Vorliegender Text
Obwohl die Vorgaben der Richtlinie 91/440/EWG in allen EU-Mitgliedsstaaten sowie in der Schweiz formell umgesetzt wurden und viele Staaten die darüber hinausgehenden Liberalisierungsmaßnahmen der damit verbundenen [nationalen] Richtlinien realisiert haben, waren auf den Eisenbahnmärkten in Europa lange kaum nennenswerte Veränderungen eingetreten. Während laut einer Marktstudie von 2000 zu damaligem Zeitpunkt noch nicht von einem funktionierenden Wettbewerb im SGV gesprochen werden konnte [DVF00, S. 79 ff.], zeigen die jährlichen Studien zur Liberalisierung (sog. Liberalisierungsindex) unter anderem im SGV-Markt, dass sich die Voraussetzungen für neue Eisenbahnverkehrsunternehmen (EVU) in den letzten Jahren zum Teil deutlich verbessert haben und in vielen EU-Staaten (beispielsweise Großbritannien, Schweden und der Bundesrepublik Deutschland) eine Intensivierung des Wettbewerbs zu beobachten ist. Diese Einschätzung bestätigt für den deutschen Markt auch die Monopolkommission, obwohl sie weiterhin "erhebliche Potenziale zur Wettbewerbssteigerung" [HaKo13, S. 117] sieht. Im Vergleich mit einigen europäischen Staaten (zum Beispiel Irland, Luxemburg und Spanien), in denen die Marktanteile neuer EVU weiterhin ausgesprochen gering sind, stellt sich die Situation in Deutschland vergleichsweise positiv dar [HaKo13, S. 116 ff.; IBM11a, S. 8 ff.].

Die Aufgabe
Wie lässt sich der Absatz im Text zur Bahnliberalisierung, der mit „Obwohl die Vorgaben“ beginnt, als knappe Stichpunktliste wiedergeben, ohne seine wichtigsten Fakten zu verlieren? Das anschließende Material ist eigenständig und gehört nicht zum Text.

Vorliegendes Material
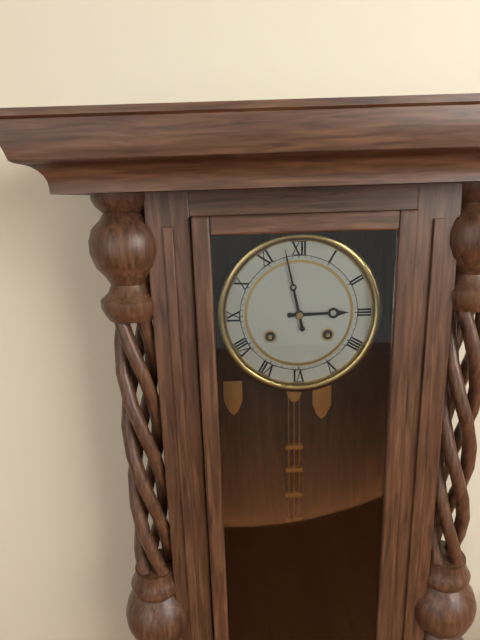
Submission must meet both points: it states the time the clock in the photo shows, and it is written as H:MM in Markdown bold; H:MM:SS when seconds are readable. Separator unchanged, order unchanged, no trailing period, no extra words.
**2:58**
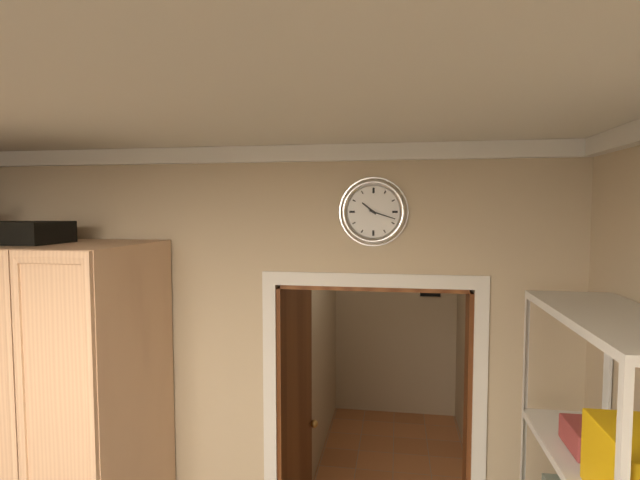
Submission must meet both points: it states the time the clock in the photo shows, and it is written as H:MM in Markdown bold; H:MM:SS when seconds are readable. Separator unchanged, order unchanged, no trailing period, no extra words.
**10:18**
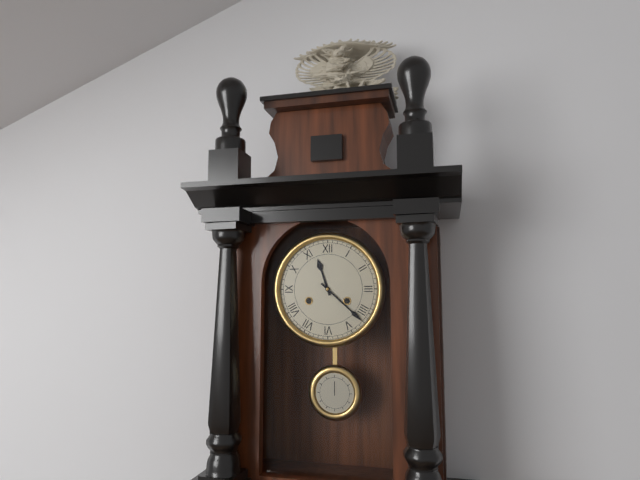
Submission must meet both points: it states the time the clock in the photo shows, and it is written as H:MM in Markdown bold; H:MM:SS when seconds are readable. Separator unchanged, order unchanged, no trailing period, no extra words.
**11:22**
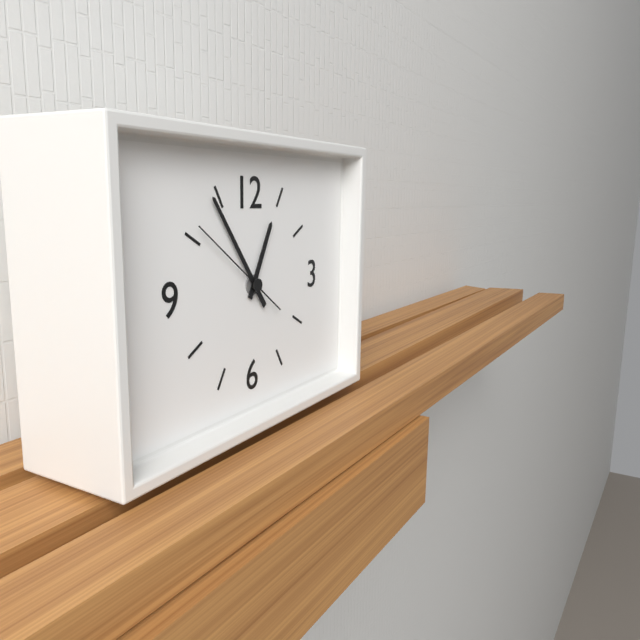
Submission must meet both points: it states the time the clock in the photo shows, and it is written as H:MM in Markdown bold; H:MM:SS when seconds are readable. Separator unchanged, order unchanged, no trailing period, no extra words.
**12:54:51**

...

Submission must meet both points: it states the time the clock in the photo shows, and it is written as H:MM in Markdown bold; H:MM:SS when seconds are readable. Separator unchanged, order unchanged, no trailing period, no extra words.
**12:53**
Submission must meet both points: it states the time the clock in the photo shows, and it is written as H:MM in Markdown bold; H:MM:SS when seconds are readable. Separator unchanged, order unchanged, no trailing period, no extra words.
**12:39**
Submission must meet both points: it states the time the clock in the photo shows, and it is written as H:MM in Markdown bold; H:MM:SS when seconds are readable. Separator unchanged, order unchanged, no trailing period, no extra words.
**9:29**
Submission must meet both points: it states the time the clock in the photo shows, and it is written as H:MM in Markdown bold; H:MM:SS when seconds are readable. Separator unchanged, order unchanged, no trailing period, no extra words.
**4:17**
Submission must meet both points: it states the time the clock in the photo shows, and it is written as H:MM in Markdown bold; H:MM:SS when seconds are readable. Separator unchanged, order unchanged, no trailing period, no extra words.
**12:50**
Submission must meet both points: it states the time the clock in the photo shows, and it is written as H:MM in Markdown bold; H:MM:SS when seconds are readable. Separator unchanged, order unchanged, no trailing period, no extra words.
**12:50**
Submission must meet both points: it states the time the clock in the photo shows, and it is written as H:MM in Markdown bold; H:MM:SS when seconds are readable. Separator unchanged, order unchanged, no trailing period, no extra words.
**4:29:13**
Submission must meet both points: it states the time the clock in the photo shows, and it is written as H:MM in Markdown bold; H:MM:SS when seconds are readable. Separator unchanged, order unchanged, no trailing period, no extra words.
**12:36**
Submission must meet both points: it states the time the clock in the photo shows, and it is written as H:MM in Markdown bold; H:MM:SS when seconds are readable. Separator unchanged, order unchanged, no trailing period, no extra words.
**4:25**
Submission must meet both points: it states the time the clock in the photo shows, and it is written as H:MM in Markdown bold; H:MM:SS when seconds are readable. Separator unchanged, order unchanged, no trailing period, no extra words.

Antwort
- Die Richtlinie 91/440/EWG wurde in allen EU-Mitgliedsstaaten und in der Schweiz formell umgesetzt. Viele Staaten haben zudem weitergehende Liberalisierungsmaßnahmen verwirklicht.
- Dennoch änderte sich auf den europäischen Eisenbahnmärkten lange kaum etwas.
- Laut einer Marktstudie von 2000 gab es damals noch keinen funktionierenden Wettbewerb im SGV.
- Die jährlichen Studien zum Liberalisierungsindex zeigen, dass sich die Voraussetzungen für neue Eisenbahnverkehrsunternehmen (EVU) in den letzten Jahren teils deutlich verbessert haben. In vielen EU-Staaten, etwa Großbritannien, Schweden und Deutschland, nimmt der Wettbewerb zu.
- Die Monopolkommission bestätigt diese Einschätzung für Deutschland, sieht aber weiterhin „erhebliche Potenziale zur Wettbewerbssteigerung“.
- In Staaten wie Irland, Luxemburg und Spanien sind die Marktanteile neuer EVU weiterhin sehr gering. Verglichen damit steht Deutschland relativ gut da.